Daniel Stein, David Vilar, Stephan Peitz, Markus Freitag, Matthias Huck and Hermann Ney
A Guide to Jane, an Open Source Hierarchical Translation Toolkit
Jane is RWTH's hierarchical phrase-based translation toolkit. It includes tools for phrase extraction, translation and scaling factor optimization, with efficient and documented programs of which large parts can be parallelized. The decoder features syntactic enhancements, reorderings, triplet models, discriminative word lexica, and support for a variety of language model formats. In this article, we will review the main features of Jane and explain the overall architecture. We will also indicate where and how new models can be included.

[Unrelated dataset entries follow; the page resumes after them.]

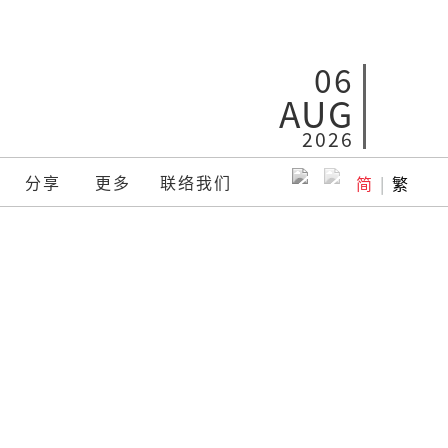
06
AUG
2026
分享
更多
联络我们
简
|
繁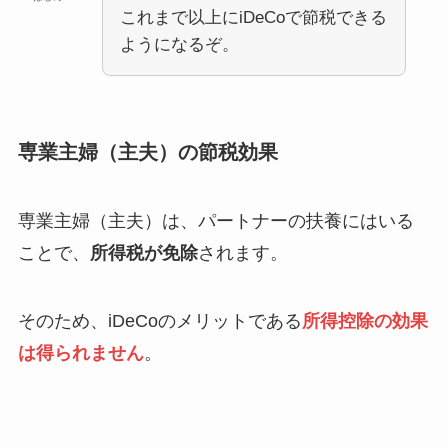
これまで以上にiDeCoで節税できる
ようになるぞ。
専業主婦（主夫）の節税効果
専業主婦（主夫）は、パートナーの扶養にはいる
ことで、
所得税が免除
されます。
そのため、iDeCoのメリットである
所得控除の効果
は得られません
。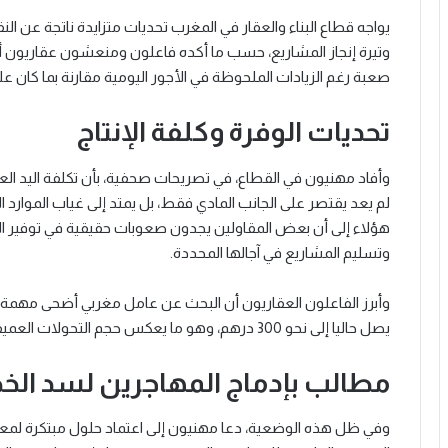
يواجه قطاع البناء والعقار في المغرب تحديات متزايدة ناتجة عن الن
وتيرة إنجاز المشاريع، حسب ما أكده فاعلون ومنعشون عقاريون
صعبة رغم الزيادات الملحوظة في الأجور اليومية مقارنة بما كان علي
تحديات الوفرة وكلفة الإنتاج
وأفاد مهنيون في القطاع، في تصريحات صحفية، بأن تكلفة اليد ا
لم يعد يقتصر على الجانب المادي فقط، بل يمتد إلى غياب الموارد الب
هؤلاء إلى أن بعض المقاولين يجدون صعوبات حقيقية في توفير ال
وتسليم المشاريع في آجالها المحددة.
وأبرز الفاعلون العقاريون أن البحث عن عامل مغربي أضحى مهمة مع
يصل حاليا إلى نحو 300 درهم، وهو ما يعكس حجم التحولات العميقة التي يشهدها سوق الشغل في هذا المجال الحيوي.
مطالب بإدماج المهاجرين لسد ال
وفي ظل هذه الوضعية، دعا مهنيون إلى اعتماد حلول مبتكرة لمع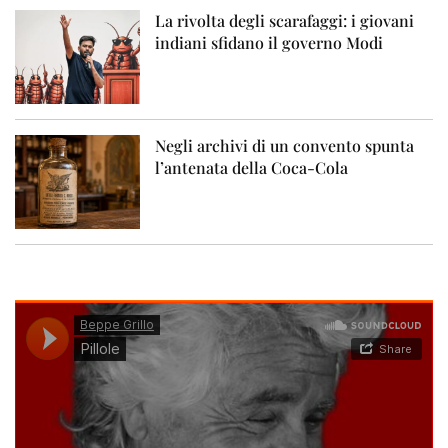
La rivolta degli scarafaggi: i giovani
indiani sfidano il governo Modi
Negli archivi di un convento spunta
l’antenata della Coca-Cola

Matthias Huck, Jan-Thorsten Peter, Markus Freitag, Stephan Peitz and Hermann Ney
Hierarchical Phrase-Based Translation with Jane 2
In this paper, we give a survey of several recent extensions to hierarchical phrase-based machine translation that have been implemented in version 2 of Jane, RWTH's open source statistical machine translation toolkit. We focus on the following techniques: Insertion and deletion models, lexical scoring variants, reordering extensions with non-lexicalized reordering rules and with a discriminative lexicalized reordering model, and soft string-to-dependency hierarchical machine translation. We describe the fundamentals of each of these techniques and present experimental results obtained with Jane 2 to confirm their usefulness in state-of-the-art hierarchical phrase-based translation (HPBT).